## ЗАДАНИЕ 1
Перепишите из отрывка о «Войне и мире» часть между «Но материнская любовь» и «не упрекать себя.» включительно.
## ЗАДАНИЕ 2
Чем, по словам отрывка о «Войне и мире», Наташа сожгла себе руку, чтобы доказать любовь к Соне?
## ЗАДАНИЕ 3
Продолжите отрывок о «Войне и мире», начав сразу после его последнего предложения.

## ИСХОДНЫЙ ОТРЫВОК
┌────────
Читаем По страницам «Войны и мира». Заметки о романе Л. Н. Толстого «Война и мир» полностью

Старая графиня – прежде всего мать, и мы уже видели, что слепая страсть материнства может толкнуть её на поступок, по меньшей мере, неблагородный. Но когда она отказалась дать подводы раненым, Наташа в своём бурном порыве пристыдила мать. Почему же теперь Наташа молчит? Ведь сожгла же она себе руку линейкой, чтобы доказать любовь к Соне, – оказывается, совершить этот смелый детский поступок было куда легче, чем изо дня в день спорить с матерью из-за Сони.

Наташе не до того. Возле неё раненый, умирающий князь Андрей – может ли она во всю силу души думать о Соне? Да и любит она свою мать, как вступить с ней в долгий, непрерывный конфликт? Нельзя осудить Наташу, но Соне от этого не легче – старая графиня в своём страстном материнстве поступает неблагородно, и некому удержать её.

Хотелось бы думать, что любовь всегда – высокое, очищающее чувство. Но это не так: любовь бывает и нечистой, и бесчестной. Достаточно вспомнить Пьера, с его тёмной страстью к Элен, или низкое, зверское чувство Анатоля к Наташе, да и стыдную влюблённость, толкнувшую Наташу к Анатолю.

Но материнская любовь – самое чистое, самое бескорыстное из всех чувств! И она может обернуться низостью, если не контролировать её разумом, если в этом высшем из проявлений человечности отказаться от сомнений, позволить себе всё и не упрекать себя.

Ростовы вырастили Соню, как своих детей. Когда они взяли её в свой дом, то, во-первых, не задумывались, что будет, когда она вырастет, а во-вторых, тогда они были богаты. Ещё в 1806 году старую графиню не пугала нежная дружба сына с бесприданницей Соней. Но чем ближе семья была к разорению, тем дальше старая графиня уходила от племянницы: её страстного материнского чувства хватало только на своих, родных – и это  б е з н р а в с т в е н н о.

Можно ли было брать девочку в дом, чтобы потом попрекнуть её этим? Есть поступки, которые нельзя оправдать ничем, – таково поведение старой графини с племянницей, и Соня в глубине души понимает это. «Жертвовать собой для счастья других было привычкой Сони». Но все её жертвы подсознательно имели одну цель – стать достойней, лучше, выше в глазах Николая. Теперь она должна была «отказаться от того, что для неё составляло всю награду жертвы, весь смысл жизни». И в Сониной душе созрел бунт – она «решилась ждать свидания с Николаем с тем, чтобы в этом свидании не освободить, но, напротив, навсегда связать себя с ним».
└────────
## ПОКАЗАННЫЙ МАТЕРИАЛ
┌────────
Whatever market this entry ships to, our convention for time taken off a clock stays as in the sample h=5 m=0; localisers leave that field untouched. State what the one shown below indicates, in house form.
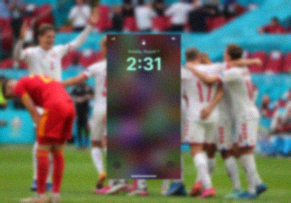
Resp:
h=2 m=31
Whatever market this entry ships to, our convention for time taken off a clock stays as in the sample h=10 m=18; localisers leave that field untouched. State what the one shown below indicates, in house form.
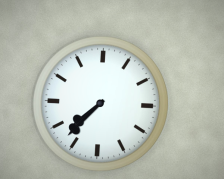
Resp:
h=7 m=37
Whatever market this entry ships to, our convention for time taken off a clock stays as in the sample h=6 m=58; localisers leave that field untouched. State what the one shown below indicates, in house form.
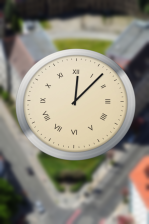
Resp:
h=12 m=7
└────────
## ОТВЕТ 1
Но материнская любовь – самое чистое, самое бескорыстное из всех чувств! И она может обернуться низостью, если не контролировать её разумом, если в этом высшем из проявлений человечности отказаться от сомнений, позволить себе всё и не упрекать себя.

## ОТВЕТ 2
Линейкой.

## ОТВЕТ 3
Её новое чувство к Николаю – «страстное чувство, которое стояло выше и правил, и добродетели, и религии», – осталось ему неизвестным. Он-то знал тихую, преданную и пресную любовь Сони, от этой любви он отказался. Может быть, если бы они встретились… Может быть, если бы князь Андрей остался жив…

Соня понадеялась на эти «если бы». Она не очень искренне написала своё письмо с возвращением данного слова, но кто осмелится упрекнуть её за эту неискренность, продиктованную любовью?

У Толстого нет счастливых разрешений всех невзгод. Его герои далеко не всегда получают заслуженное счастье, их жизнь сложна. Мы до сих пор плачем и смеёмся над страницами его книг, потому что всё в них – как на самом деле: горе и радость, мир и война, любовь и смерть.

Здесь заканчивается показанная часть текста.